If you’re a real estate investor, you are well-accustomed to riding its wild rollercoaster of ups and downs. Will it crash? You panic because it sure seems like it will – until it doesn’t, when you are able to calm down and relax. So, what is up with the real estate market of 2021? Where will it go in 2022? Will prices ever drop back down to something approaching reasonable? Tristan Bishop Pan reveals the answers.
“The real estate market will eventually have a correction phase. If you live in any of the major cities within the United States, you know that prices for real estate are going crazy,” Tristan Bishop Pan says. “Everyone is offering so far above the listing value that it’s continuing to further the real estate boom.”
Tristan Bishop Pan explains that until now, real estate has been one of the largest makers of wealth of all time. “Real estate is a finite supply, and no more is being made unless you count land reclamation, like in Dubai. When the supply dwindles and the demand increases, the prices go up. With the global COVID crisis, people are not selling their real estate, but many people are continuing to buy, creating a vacuum in the market for prices to continue to rise.”
To understand why the real estate market is so crazy, it helps to remember its history, Tristan Bishop Pan believes. “Remember that In 2007, the real estate market crashed due to hyperinflation in prices based off of mortgage-backed securities that were made to look pretty even though they were doomed to fail. In short, we made an artificial demand by making it so easy for anyone to get a house, even people that could not afford the house long term. When the cup had run full of these loans, it spilled over and toppled the entire thing. Some people argue that we are doing the same thing now by having an artificial demand based on a supply shortage that is caused by an uncontrollable external factor.”
The question, Tristan Bishop Pan says, is when the correction is going to come.
“In the United States in particular, we are going to have a correction,” Tristan Bishop Pan thinks. “Go ask the gurus in real estate. Most people agree we’re going to have one, but it’s not going to be as soon as you think, and it won’t be as hard as you remember 2007 to be. This is mainly due to the fact that the scarcity in supply is not really artificial but is instead driven by a change in trend of social paradigm. That trend change? The Great Resignation.”
“Every major construction company is shorthanded, and projects are falling far behind,” Tristan Bishop Pan reveals. “The cost of general contractors is going through the roof because there is so much more demand for their time and fewer available workers to get the job done. People did not go back to work for the salaries they once held, realizing that there are opportunities in technology and development that can pay much more and be less stressful. The Great Resignation will be marked as a historical change in employment and social responsibility that has been discussed for years but has been unable to garner the support it needed to get through our current social norms.”
Tristan Bishop Pan says that COVID made that happen and that the supply in the housing market won’t be correcting anytime soon. “The Irony is that those same people who quit their minimum wage jobs to find more meaningful and profitable work can now afford housing, but there is no housing to be had because there is no one to fix or build homes since contractors cannot find enough workers to keep up with the demand.”

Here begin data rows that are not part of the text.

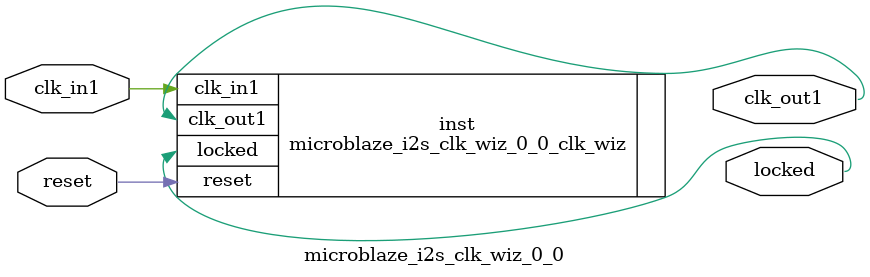
<source format=v>


`timescale 1ps/1ps

(* CORE_GENERATION_INFO = "microblaze_i2s_clk_wiz_0_0,clk_wiz_v6_0_4_0_0,{component_name=microblaze_i2s_clk_wiz_0_0,use_phase_alignment=true,use_min_o_jitter=false,use_max_i_jitter=false,use_dyn_phase_shift=false,use_inclk_switchover=false,use_dyn_reconfig=false,enable_axi=0,feedback_source=FDBK_AUTO,PRIMITIVE=MMCM,num_out_clk=1,clkin1_period=10.000,clkin2_period=10.000,use_power_down=false,use_reset=true,use_locked=true,use_inclk_stopped=false,feedback_type=SINGLE,CLOCK_MGR_TYPE=NA,manual_override=false}" *)

module microblaze_i2s_clk_wiz_0_0 
 (
  // Clock out ports
  output        clk_out1,
  // Status and control signals
  input         reset,
  output        locked,
 // Clock in ports
  input         clk_in1
 );

  microblaze_i2s_clk_wiz_0_0_clk_wiz inst
  (
  // Clock out ports  
  .clk_out1(clk_out1),
  // Status and control signals               
  .reset(reset), 
  .locked(locked),
 // Clock in ports
  .clk_in1(clk_in1)
  );

endmodule

</source>
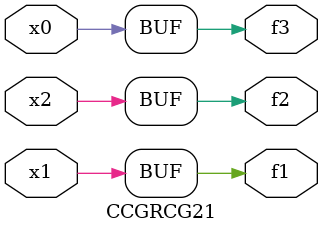
<source format=v>
module CCGRCG21(
	input x0, x1, x2,
	output f1, f2, f3
);
	assign f1 = x1;
	assign f2 = x2;
	assign f3 = x0;
endmodule

</source>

This means that if you’re looking at investing in real estate or buying a home and you’re waiting for the market to crash, you’re going to be waiting for a while.
Tristan Bishop Pan continues by saying that the 2007 demand was artificially made but that this demand is largely real but is based on exterior factors that may be temporary. “When a correction happens, it’s still not going to be as bad as you think because the supply and demand index is still hugely, hugely lopsided. There’s more demand than there is supply. As long as that is the case, prices will continue to rise. Also, our GDP has changed, our political climate has changed, and most importantly, our economic status has changed.”
So, if you want to invest in real estate, go ahead and do it, Tristan Bishop Pan recommends. “Now is the time to do it because I don’t believe the correction will come anytime soon, and prices will continue to rise. Don’t wait! If you do, you’ll most likely just end up losing out on better deals. If you have any doubts, seek out a professional who can help you to make educated decisions. You won’t regret taking that extra step.”